===== Recorded information

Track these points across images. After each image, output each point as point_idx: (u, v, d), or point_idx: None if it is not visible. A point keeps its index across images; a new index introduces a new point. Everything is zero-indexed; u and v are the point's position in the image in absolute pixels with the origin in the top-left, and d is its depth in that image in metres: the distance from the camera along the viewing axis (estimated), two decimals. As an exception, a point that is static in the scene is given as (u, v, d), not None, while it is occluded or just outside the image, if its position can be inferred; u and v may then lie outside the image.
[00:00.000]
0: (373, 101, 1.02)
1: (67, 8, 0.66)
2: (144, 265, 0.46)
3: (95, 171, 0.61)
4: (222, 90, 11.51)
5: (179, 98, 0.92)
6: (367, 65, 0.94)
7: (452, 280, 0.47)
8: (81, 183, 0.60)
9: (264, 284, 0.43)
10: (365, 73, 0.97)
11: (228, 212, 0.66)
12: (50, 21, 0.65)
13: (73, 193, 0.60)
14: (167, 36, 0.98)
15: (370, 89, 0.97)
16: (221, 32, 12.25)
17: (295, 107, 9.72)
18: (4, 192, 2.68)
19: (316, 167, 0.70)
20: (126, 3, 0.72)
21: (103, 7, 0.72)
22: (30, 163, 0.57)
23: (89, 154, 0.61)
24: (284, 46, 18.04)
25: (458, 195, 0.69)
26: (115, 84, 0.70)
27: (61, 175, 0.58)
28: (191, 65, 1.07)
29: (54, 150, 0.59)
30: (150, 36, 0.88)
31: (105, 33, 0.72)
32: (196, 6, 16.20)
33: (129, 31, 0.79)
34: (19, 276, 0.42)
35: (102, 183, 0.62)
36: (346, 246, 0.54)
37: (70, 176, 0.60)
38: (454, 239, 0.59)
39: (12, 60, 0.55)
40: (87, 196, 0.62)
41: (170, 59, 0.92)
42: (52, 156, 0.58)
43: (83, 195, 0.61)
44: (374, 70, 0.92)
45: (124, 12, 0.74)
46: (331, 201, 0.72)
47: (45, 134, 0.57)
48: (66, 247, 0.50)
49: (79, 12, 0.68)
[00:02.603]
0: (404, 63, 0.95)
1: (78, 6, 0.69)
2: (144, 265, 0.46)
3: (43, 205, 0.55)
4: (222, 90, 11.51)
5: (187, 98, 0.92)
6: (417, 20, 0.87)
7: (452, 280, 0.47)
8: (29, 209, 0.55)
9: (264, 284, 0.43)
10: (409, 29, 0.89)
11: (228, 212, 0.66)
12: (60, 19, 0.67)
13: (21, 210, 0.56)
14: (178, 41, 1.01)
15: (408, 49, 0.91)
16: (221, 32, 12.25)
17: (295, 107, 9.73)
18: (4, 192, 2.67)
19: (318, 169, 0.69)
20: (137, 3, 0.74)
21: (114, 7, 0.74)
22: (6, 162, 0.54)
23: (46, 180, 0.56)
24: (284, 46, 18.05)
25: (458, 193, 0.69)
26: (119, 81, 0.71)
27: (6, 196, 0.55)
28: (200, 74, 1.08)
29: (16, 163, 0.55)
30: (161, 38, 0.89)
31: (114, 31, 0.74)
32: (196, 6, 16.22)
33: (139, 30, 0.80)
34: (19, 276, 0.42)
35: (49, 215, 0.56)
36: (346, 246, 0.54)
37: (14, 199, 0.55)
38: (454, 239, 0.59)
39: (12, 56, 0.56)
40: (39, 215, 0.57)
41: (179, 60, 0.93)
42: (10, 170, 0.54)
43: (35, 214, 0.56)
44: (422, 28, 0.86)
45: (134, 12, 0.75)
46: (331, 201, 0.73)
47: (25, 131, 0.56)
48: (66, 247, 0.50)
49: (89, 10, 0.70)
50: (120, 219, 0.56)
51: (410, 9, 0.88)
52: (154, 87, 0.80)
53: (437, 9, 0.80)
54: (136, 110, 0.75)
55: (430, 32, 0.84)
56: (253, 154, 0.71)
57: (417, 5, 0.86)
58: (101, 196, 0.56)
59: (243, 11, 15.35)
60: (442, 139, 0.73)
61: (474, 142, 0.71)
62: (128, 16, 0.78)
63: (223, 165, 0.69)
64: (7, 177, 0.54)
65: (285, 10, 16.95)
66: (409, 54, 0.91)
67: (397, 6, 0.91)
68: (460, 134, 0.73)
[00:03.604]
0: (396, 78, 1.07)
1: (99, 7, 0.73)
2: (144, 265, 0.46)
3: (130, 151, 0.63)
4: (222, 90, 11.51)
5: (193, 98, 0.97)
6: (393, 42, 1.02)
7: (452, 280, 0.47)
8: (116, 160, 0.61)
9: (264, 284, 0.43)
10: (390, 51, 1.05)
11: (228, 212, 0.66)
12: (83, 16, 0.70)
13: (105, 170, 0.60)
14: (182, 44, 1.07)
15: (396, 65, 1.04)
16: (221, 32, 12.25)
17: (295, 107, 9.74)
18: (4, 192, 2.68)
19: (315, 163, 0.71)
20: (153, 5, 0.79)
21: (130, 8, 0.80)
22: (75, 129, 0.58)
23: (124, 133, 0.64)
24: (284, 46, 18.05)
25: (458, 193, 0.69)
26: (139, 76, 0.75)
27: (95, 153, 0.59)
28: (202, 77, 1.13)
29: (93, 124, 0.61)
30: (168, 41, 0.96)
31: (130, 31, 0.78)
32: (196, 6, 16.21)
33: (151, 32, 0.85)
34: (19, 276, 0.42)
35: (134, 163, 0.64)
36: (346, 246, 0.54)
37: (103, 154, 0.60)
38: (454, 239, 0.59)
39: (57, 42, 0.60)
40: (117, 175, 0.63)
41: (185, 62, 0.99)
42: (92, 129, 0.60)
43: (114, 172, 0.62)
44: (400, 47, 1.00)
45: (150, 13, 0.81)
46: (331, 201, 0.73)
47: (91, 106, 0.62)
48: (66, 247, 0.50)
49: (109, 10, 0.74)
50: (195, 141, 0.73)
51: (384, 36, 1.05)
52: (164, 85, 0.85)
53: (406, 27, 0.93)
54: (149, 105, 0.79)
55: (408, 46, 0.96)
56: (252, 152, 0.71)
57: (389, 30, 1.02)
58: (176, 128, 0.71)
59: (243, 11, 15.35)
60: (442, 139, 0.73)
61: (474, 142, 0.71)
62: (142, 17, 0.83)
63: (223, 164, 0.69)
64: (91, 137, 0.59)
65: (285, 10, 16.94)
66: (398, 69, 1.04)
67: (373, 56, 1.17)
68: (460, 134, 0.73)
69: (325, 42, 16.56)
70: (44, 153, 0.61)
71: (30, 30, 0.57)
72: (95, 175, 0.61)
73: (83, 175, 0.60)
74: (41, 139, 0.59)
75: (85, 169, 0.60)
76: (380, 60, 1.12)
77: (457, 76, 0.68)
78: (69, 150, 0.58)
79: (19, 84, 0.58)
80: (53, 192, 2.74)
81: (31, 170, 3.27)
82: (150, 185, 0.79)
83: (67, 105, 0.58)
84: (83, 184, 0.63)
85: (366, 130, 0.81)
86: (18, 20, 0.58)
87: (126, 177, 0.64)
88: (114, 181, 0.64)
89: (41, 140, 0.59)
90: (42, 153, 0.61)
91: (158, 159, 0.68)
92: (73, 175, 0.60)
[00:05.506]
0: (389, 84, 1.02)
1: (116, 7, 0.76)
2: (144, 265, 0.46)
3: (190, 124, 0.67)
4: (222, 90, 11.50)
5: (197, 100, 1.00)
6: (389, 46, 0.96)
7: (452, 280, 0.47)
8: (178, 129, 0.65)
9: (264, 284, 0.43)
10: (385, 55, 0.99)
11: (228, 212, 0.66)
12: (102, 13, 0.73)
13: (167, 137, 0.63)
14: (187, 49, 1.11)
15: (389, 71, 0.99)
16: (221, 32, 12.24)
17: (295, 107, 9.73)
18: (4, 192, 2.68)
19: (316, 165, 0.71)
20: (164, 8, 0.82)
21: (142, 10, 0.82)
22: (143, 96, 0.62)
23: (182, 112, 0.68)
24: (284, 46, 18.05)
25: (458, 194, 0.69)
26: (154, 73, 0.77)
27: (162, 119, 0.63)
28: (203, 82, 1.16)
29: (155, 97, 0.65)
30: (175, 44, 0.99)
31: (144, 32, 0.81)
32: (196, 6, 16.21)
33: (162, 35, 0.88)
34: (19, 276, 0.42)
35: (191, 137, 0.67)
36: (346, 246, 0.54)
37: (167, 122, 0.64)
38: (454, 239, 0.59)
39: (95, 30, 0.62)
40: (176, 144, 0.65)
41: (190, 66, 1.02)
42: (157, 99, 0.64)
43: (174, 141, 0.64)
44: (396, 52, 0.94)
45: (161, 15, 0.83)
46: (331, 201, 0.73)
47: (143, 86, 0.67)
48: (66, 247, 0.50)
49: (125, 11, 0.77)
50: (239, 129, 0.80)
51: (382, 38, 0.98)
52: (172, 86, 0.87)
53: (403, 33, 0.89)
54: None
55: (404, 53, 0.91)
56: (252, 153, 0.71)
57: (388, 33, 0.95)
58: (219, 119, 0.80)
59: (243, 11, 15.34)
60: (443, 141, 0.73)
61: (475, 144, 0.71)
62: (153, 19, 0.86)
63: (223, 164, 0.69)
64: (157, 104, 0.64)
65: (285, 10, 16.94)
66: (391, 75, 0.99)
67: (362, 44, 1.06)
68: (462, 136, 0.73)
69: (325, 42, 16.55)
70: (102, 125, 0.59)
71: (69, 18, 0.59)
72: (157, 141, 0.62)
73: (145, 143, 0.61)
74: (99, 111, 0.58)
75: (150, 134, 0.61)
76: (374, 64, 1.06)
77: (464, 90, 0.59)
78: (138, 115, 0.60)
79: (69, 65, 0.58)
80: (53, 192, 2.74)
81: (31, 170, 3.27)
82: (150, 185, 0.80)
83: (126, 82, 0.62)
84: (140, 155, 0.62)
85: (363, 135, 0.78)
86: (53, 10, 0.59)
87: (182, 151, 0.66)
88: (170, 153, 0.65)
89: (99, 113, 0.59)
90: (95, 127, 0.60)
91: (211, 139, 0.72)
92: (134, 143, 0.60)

==========

-- Instructions to follow --
A verbatim transcription is needed of the lines above, starting at the line with "3: (95, 171, 0.61)" and ending at the line with "33: (129, 31, 0.79)", both included, and of nothing else.

-- Solution to this exercise --
3: (95, 171, 0.61)
4: (222, 90, 11.51)
5: (179, 98, 0.92)
6: (367, 65, 0.94)
7: (452, 280, 0.47)
8: (81, 183, 0.60)
9: (264, 284, 0.43)
10: (365, 73, 0.97)
11: (228, 212, 0.66)
12: (50, 21, 0.65)
13: (73, 193, 0.60)
14: (167, 36, 0.98)
15: (370, 89, 0.97)
16: (221, 32, 12.25)
17: (295, 107, 9.72)
18: (4, 192, 2.68)
19: (316, 167, 0.70)
20: (126, 3, 0.72)
21: (103, 7, 0.72)
22: (30, 163, 0.57)
23: (89, 154, 0.61)
24: (284, 46, 18.04)
25: (458, 195, 0.69)
26: (115, 84, 0.70)
27: (61, 175, 0.58)
28: (191, 65, 1.07)
29: (54, 150, 0.59)
30: (150, 36, 0.88)
31: (105, 33, 0.72)
32: (196, 6, 16.20)
33: (129, 31, 0.79)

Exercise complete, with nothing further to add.